## DIRECTIONS FOR THIS TASK
Go over the data and keep only the lines that include "Pedes".

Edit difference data
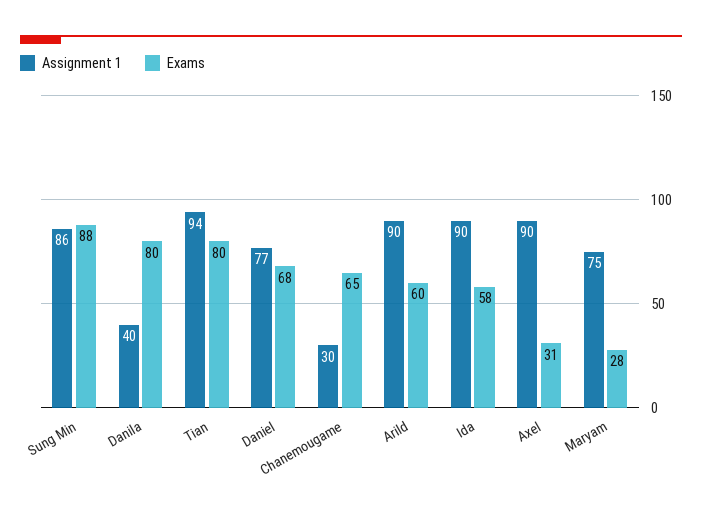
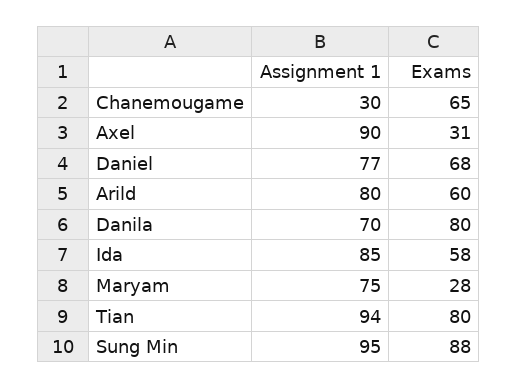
  {
    "Assignment 1": {
-     "Sung Min": 86,
+     "Sung Min": 95,
-     "Danila": 40,
+     "Danila": 70,
      "Tian": 94,
      "Daniel": 77,
      "Chanemougame": 30,
-     "Arild": 90,
+     "Arild": 80,
-     "Ida": 90,
+     "Ida": 85,
      "Axel": 90,
      "Maryam": 75
    },
    "Exams": {
      "Sung Min": 88,
      "Danila": 80,
      "Tian": 80,
      "Daniel": 68,
      "Chanemougame": 65,
      "Arild": 60,
      "Ida": 58,
      "Axel": 31,
      "Maryam": 28
    }
  }

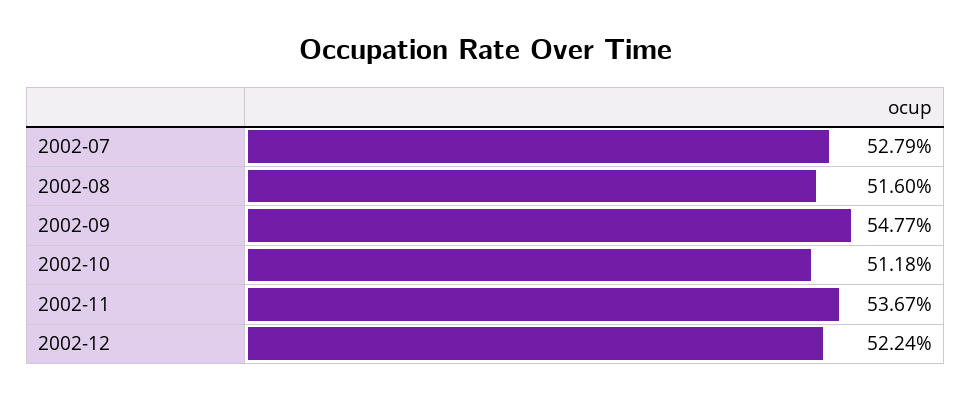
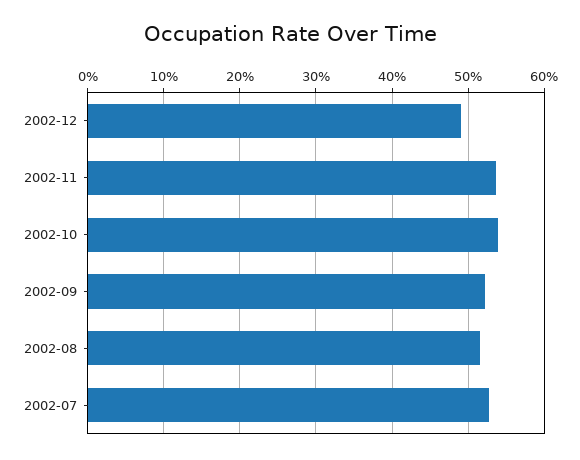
  {
    "2002-07": 52.79,
    "2002-08": 51.6,
-   "2002-09": 54.77,
+   "2002-09": 52,
-   "2002-10": 51.18,
+   "2002-10": 54,
    "2002-11": 53.67,
-   "2002-12": 52.24
+   "2002-12": 49
  }

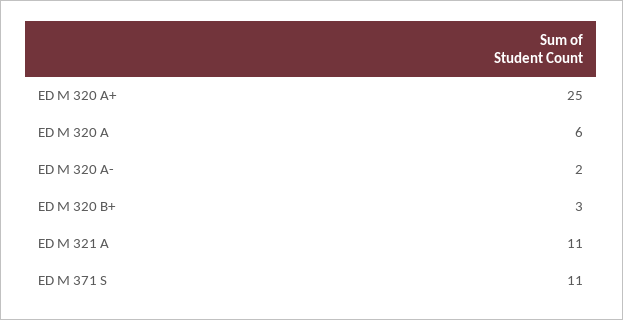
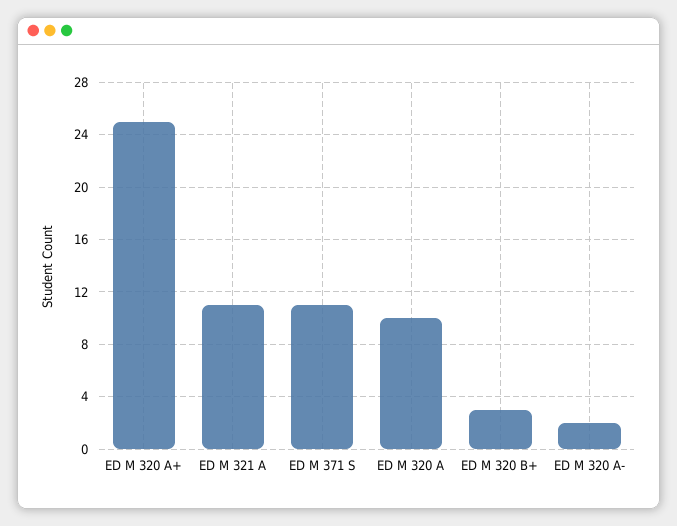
  {
    "ED M 320 A+": 25,
-   "ED M 320 A": 6,
+   "ED M 320 A": 10,
    "ED M 320 A-": 2,
    "ED M 320 B+": 3,
    "ED M 321 A": 11,
    "ED M 371 S": 11
  }

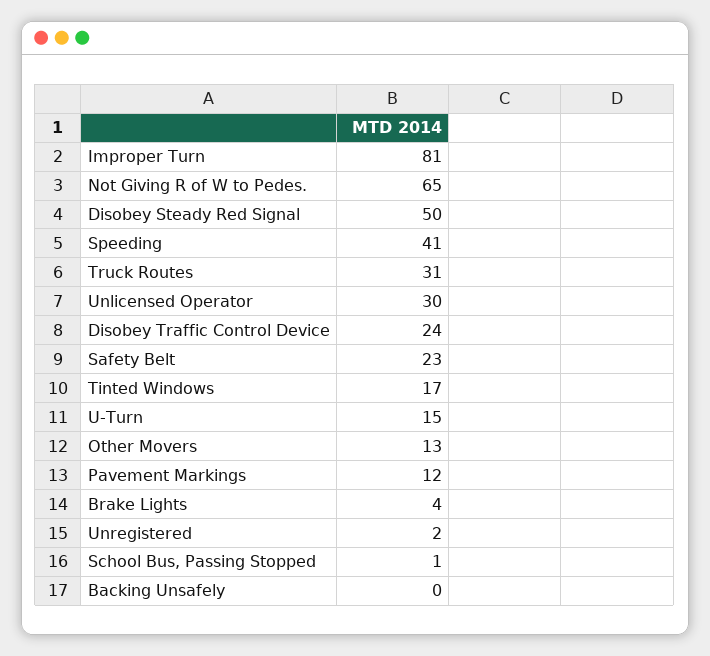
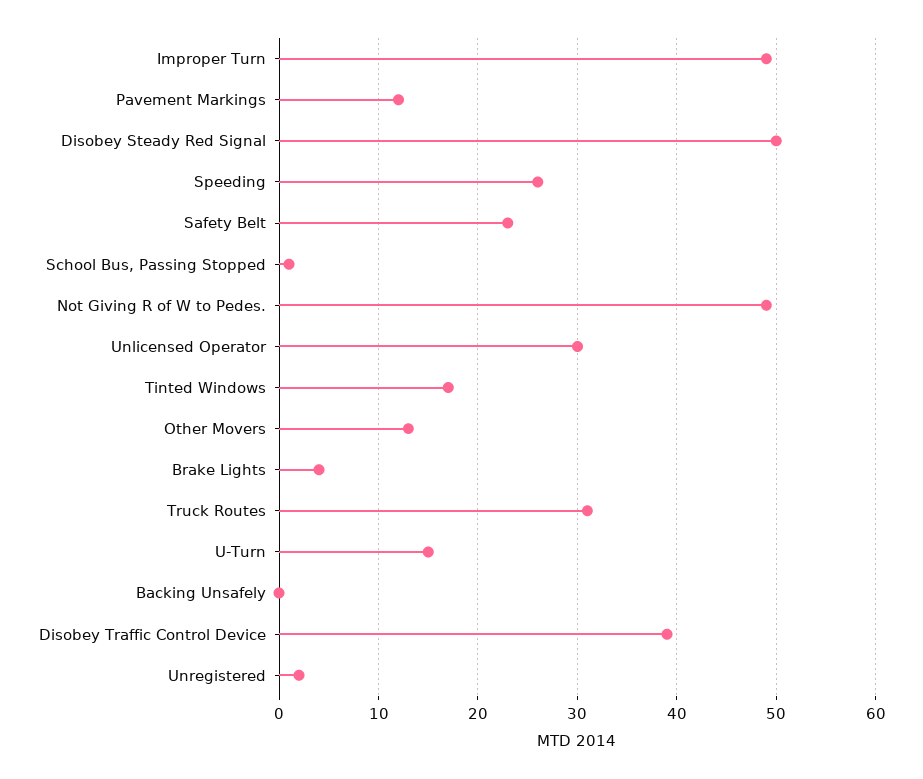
  {
-   "Improper Turn": 81,
+   "Improper Turn": 49,
-   "Not Giving R of W to Pedes.": 65,
+   "Not Giving R of W to Pedes.": 49,
    "Disobey Steady Red Signal": 50,
-   "Speeding": 41,
+   "Speeding": 26,
    "Truck Routes": 31,
    "Unlicensed Operator": 30,
-   "Disobey Traffic Control Device": 24,
+   "Disobey Traffic Control Device": 39,
    "Safety Belt": 23,
    "Tinted Windows": 17,
    "U-Turn": 15,
    "Other Movers": 13,
    "Pavement Markings": 12,
    "Brake Lights": 4,
    "Unregistered": 2,
    "School Bus, Passing Stopped": 1,
    "Backing Unsafely": 0
  }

## RESPONSE AREA
-   "Not Giving R of W to Pedes.": 65,
+   "Not Giving R of W to Pedes.": 49,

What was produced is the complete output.